DATA ROWS:
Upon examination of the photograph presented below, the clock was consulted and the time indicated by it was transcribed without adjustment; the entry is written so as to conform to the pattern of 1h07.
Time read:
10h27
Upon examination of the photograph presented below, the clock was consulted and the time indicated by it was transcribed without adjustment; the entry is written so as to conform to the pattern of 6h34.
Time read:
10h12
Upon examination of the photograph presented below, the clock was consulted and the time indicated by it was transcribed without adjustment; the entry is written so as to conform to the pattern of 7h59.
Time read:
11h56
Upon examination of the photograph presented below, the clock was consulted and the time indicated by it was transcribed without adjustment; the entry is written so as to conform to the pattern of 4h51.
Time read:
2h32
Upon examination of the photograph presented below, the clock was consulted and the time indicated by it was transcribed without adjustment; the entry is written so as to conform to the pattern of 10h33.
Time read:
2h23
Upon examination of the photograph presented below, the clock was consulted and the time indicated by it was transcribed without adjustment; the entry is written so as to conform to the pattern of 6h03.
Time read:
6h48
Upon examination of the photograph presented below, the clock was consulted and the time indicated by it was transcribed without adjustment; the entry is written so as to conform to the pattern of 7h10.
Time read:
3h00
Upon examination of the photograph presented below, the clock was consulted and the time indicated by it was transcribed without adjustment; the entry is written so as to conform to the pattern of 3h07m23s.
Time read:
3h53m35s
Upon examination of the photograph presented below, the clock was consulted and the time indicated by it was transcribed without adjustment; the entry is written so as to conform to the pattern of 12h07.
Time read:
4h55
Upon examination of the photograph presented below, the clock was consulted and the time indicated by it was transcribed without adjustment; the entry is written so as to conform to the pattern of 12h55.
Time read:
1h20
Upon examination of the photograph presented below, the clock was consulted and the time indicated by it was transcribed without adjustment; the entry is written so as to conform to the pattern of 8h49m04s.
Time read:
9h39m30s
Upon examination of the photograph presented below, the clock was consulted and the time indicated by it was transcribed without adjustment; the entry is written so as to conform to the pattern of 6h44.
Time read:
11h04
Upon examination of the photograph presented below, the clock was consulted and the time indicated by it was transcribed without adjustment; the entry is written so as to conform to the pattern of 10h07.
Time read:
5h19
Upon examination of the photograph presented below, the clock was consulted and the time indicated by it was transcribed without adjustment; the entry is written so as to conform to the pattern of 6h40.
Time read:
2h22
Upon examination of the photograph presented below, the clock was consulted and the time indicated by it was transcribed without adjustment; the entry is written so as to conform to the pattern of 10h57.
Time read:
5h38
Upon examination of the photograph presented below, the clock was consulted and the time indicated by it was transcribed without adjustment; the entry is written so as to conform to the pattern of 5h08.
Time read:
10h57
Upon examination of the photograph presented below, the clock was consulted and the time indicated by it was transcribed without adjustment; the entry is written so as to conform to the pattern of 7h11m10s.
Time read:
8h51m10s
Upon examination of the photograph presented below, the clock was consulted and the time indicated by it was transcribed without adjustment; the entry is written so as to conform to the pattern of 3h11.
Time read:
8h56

GIVEN REQUEST:
Please copy every line of the material above with no changes at all.

FINAL RESULT:
Upon examination of the photograph presented below, the clock was consulted and the time indicated by it was transcribed without adjustment; the entry is written so as to conform to the pattern of 1h07.
Time read:
10h27
Upon examination of the photograph presented below, the clock was consulted and the time indicated by it was transcribed without adjustment; the entry is written so as to conform to the pattern of 6h34.
Time read:
10h12
Upon examination of the photograph presented below, the clock was consulted and the time indicated by it was transcribed without adjustment; the entry is written so as to conform to the pattern of 7h59.
Time read:
11h56
Upon examination of the photograph presented below, the clock was consulted and the time indicated by it was transcribed without adjustment; the entry is written so as to conform to the pattern of 4h51.
Time read:
2h32
Upon examination of the photograph presented below, the clock was consulted and the time indicated by it was transcribed without adjustment; the entry is written so as to conform to the pattern of 10h33.
Time read:
2h23
Upon examination of the photograph presented below, the clock was consulted and the time indicated by it was transcribed without adjustment; the entry is written so as to conform to the pattern of 6h03.
Time read:
6h48
Upon examination of the photograph presented below, the clock was consulted and the time indicated by it was transcribed without adjustment; the entry is written so as to conform to the pattern of 7h10.
Time read:
3h00
Upon examination of the photograph presented below, the clock was consulted and the time indicated by it was transcribed without adjustment; the entry is written so as to conform to the pattern of 3h07m23s.
Time read:
3h53m35s
Upon examination of the photograph presented below, the clock was consulted and the time indicated by it was transcribed without adjustment; the entry is written so as to conform to the pattern of 12h07.
Time read:
4h55
Upon examination of the photograph presented below, the clock was consulted and the time indicated by it was transcribed without adjustment; the entry is written so as to conform to the pattern of 12h55.
Time read:
1h20
Upon examination of the photograph presented below, the clock was consulted and the time indicated by it was transcribed without adjustment; the entry is written so as to conform to the pattern of 8h49m04s.
Time read:
9h39m30s
Upon examination of the photograph presented below, the clock was consulted and the time indicated by it was transcribed without adjustment; the entry is written so as to conform to the pattern of 6h44.
Time read:
11h04
Upon examination of the photograph presented below, the clock was consulted and the time indicated by it was transcribed without adjustment; the entry is written so as to conform to the pattern of 10h07.
Time read:
5h19
Upon examination of the photograph presented below, the clock was consulted and the time indicated by it was transcribed without adjustment; the entry is written so as to conform to the pattern of 6h40.
Time read:
2h22
Upon examination of the photograph presented below, the clock was consulted and the time indicated by it was transcribed without adjustment; the entry is written so as to conform to the pattern of 10h57.
Time read:
5h38
Upon examination of the photograph presented below, the clock was consulted and the time indicated by it was transcribed without adjustment; the entry is written so as to conform to the pattern of 5h08.
Time read:
10h57
Upon examination of the photograph presented below, the clock was consulted and the time indicated by it was transcribed without adjustment; the entry is written so as to conform to the pattern of 7h11m10s.
Time read:
8h51m10s
Upon examination of the photograph presented below, the clock was consulted and the time indicated by it was transcribed without adjustment; the entry is written so as to conform to the pattern of 3h11.
Time read:
8h56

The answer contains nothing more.